Required actions —
(1) In the text on imputing income for child support, what does the figure $1,257 represent?
(2) Continue the text on imputing income for child support, starting after its last sentence.

───── Document extract

Imputation of Income for Child Support
$1,257: Why does minimum wage matter in Child Support court?
Child support establishment or modification court, also known as IV-D court, is held on Wednesdays in New Hanover County. If you’ve ever spent a day, or even an hour in there, you will hear the number $1,257. What does this number mean?
This is the gross monthly income using the minimum wage in North Carolina. A measly $15,000 per year. And you’ll hear that number being imputed as income to child support obligors who have no job or who have an underpaying job quite frequently.
Imputation of income means we treat you as if you are earning your potential income, rather than your actual income. This could result in you paying more child support than you can afford. The court can impute income in a child support case if you have three things:
1. Depression of Income
2. That is voluntary, and
3. Done in bad faith
The North Carolina Child Support Guidelines has defined bad faith as depressing your income with intent to avoid or minimize your child support obligation. The North Carolina Court of appeals expanded upon that in a 2015 case, Juhnn v. Juhhn, to say that a trial court can find bad faith when the evidence presented shows that the parent is:
(1) failing to exercise his reasonable capacity to earn
(2) deliberately avoiding his family’s financial responsibilities
(3) acting in deliberate disregard for his support obligations
(4) refusing to seek or to accept gainful employment
(5) wilfully refusing to secure or take a job
(6) deliberately not applying himself to his business
(7) intentionally depressing his income to an artificial low, or
(8) intentionally leaving his employment to go into another business.

──────────
───── Supplied information

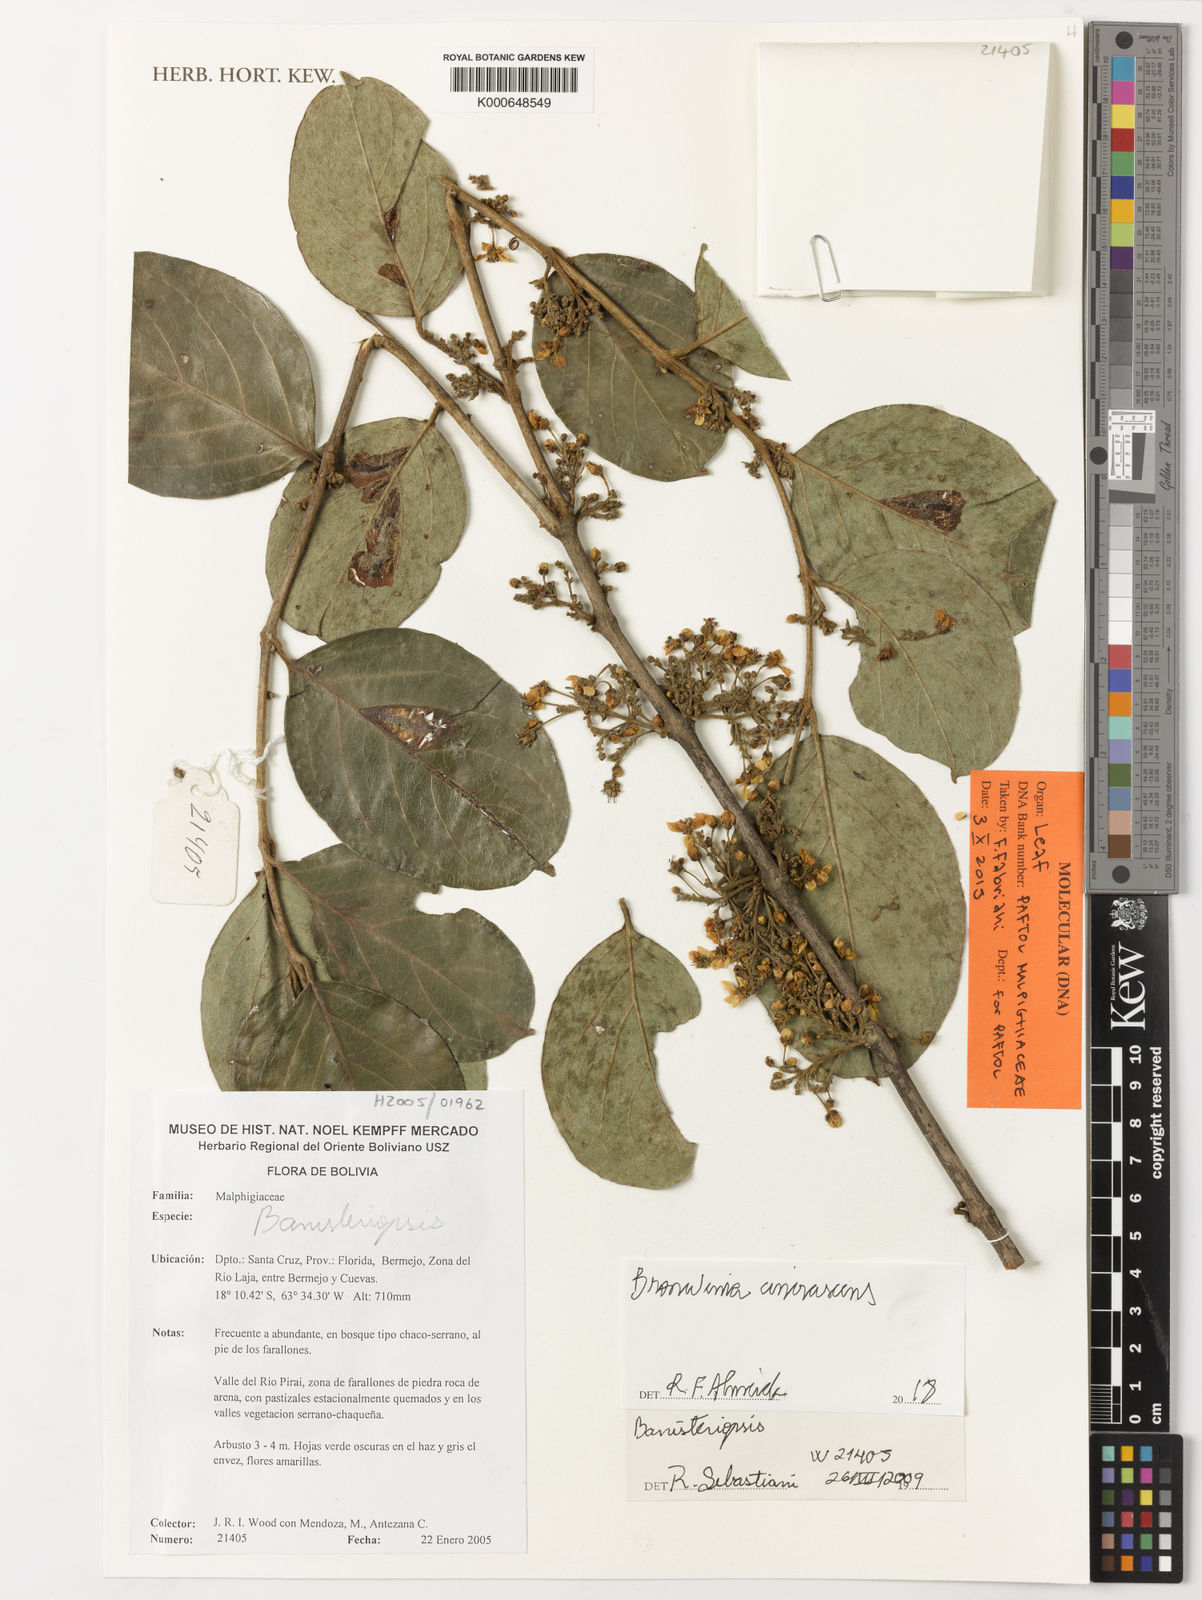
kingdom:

──────────

Responses by task —
(1) It is the gross monthly income using the minimum wage in North Carolina.

(2)
Yeun–Hee Juhnn v. Do–Bum Juhnn, 775 S.E.2d 313
Technically, there has to be competent evidence in the record of at least one of these factors or the trial court cannot find bad faith. However, I have found that many judges will impute income, especially in IV-D court (court with child support enforcement), simply because the Child Support Enforcement Agency asks them to, without any actual evidence being presented of these factors. It has become such a common practice that we have almost submitted to the “that’s just the way it is” mentality. There seems to be a notion that everyone can find a minimum wage job and if you don’t have one then it’s intentional. Maybe that is a common opinion I suppose, but that doesn’t omit the requirement of showing evidence of it. If those cases were appealed, it could be problematic, but typically we don’t see a lot of these cases appealed.
As attorneys, we should always make sure we are either presenting the right evidence, holding our opposing counsels accountable by arguing in closing the correct law if they do not present the right evidence, and drafting orders accordingly for a potential appeal. These standards of practice should not be laxed in Child Support IV-D court regardless of if we are court appointed or retained.